Nichts davon ist zum meinem grossen Erstaunen eingetroffen. Der Grenzübergang zwischen der Schweiz und Österreich war nur auf der Schweizer Seite besetzt, aber dort hat sich niemand für mich interessiert. Der Grenzübergang zwischen Österreich und Deutschland habe ich übersehen und auch der letzte Grenzübergang war menschenleer. Die Strassen waren ebenfalls fast leer, Probleme gab es zu meiner grossen Erleichterung gar keine.
Nach einer unglaublich kurzen Reisezeit stand ich vor dem Haus meiner Mutter und verbrachte viel Zeit damit das Auto auszuladen. Ich war unglaublich dankbar und erleichtert. Der unglaubliche Druck der letzten Wochen war weg. Ich habe es geschafft. Wir sind zusammen und bleiben es über Weihnachten.

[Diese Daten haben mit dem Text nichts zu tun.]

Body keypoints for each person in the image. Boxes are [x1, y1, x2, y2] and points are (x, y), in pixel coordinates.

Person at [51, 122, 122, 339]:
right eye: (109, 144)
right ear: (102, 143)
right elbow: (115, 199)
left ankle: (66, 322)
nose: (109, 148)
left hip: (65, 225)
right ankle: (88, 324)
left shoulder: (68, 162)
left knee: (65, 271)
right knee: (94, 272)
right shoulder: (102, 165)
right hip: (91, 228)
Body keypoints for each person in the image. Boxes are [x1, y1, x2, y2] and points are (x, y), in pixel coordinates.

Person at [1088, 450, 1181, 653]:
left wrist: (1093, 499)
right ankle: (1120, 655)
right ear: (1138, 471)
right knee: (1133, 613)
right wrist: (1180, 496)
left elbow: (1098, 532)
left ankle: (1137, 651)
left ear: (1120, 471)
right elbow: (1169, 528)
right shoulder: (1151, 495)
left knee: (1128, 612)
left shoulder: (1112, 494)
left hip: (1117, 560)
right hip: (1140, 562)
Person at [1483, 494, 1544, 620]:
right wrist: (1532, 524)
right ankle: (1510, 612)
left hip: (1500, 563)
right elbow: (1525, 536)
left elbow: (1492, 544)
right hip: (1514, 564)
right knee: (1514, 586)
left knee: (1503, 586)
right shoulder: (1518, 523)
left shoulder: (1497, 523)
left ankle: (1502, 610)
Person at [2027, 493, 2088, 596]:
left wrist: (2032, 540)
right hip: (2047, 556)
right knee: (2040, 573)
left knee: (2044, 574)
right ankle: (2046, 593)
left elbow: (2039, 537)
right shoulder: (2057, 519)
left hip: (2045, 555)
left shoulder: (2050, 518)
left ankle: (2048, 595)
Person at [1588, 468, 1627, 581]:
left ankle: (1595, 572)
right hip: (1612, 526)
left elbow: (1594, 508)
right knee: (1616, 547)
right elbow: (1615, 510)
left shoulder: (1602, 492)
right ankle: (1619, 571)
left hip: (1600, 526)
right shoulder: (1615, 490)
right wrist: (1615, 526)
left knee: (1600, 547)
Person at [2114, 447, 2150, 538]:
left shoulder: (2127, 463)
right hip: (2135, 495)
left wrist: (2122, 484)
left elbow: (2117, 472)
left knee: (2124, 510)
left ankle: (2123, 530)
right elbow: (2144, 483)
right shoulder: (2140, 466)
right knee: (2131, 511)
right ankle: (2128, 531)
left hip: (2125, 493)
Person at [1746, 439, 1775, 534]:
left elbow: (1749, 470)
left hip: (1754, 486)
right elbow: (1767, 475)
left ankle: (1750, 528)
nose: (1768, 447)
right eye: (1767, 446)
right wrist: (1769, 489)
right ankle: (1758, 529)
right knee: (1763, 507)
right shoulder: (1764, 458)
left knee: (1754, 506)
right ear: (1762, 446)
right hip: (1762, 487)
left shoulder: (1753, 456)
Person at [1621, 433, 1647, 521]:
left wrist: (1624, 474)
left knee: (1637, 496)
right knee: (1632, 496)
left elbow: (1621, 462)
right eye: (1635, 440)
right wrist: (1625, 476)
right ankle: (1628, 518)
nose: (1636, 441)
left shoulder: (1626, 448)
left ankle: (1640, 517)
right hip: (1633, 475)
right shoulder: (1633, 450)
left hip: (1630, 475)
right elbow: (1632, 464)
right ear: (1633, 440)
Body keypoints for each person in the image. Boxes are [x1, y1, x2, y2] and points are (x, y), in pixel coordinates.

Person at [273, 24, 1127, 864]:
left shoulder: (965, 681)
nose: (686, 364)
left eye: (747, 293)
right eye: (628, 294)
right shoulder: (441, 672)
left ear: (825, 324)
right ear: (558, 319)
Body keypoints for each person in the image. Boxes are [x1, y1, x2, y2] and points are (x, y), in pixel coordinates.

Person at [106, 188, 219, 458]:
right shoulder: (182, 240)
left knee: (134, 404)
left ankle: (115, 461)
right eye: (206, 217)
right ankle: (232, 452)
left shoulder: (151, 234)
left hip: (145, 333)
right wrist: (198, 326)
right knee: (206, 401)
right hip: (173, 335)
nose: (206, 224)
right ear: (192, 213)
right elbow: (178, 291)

Dieses Glück, das wir haben, haben viele dieses Jahr nicht. Noch am Freitag habe ich mich darüber unterhalten, dass ein Flug von UK nach Polen nur 4 Pfund kostet. Am Sonntag war klar, dass wer UK bis Sonntagmorgen nicht verlassen hatte (oder nicht eingereist ist) es mit grosser Wahrscheinlichkeit vielleicht bis Weihnachten gar nicht mehr schaffen wird. Jetzt wenn ich die Hand meiner Mutter in meiner Hand halte und wir uns erzählen, muss ich an alle die gestrandeten, unglücklichen, die ganz allein sein werden, denken. Es werden sehr spezielle Weihnachten dieses Jahr. Einfach werden sie nicht sein.
So wünsche ich uns allen, dass wir es gemeinsam in den Griff kriegen und uns im Jahr 2021 die kleinen (aber zurzeit nicht erfüllbare) Wünsche, erfüllen können.
Und danke an alle die mich bei der Reise zu meiner Mutter unterstützt haben. Ich schätze es sehr.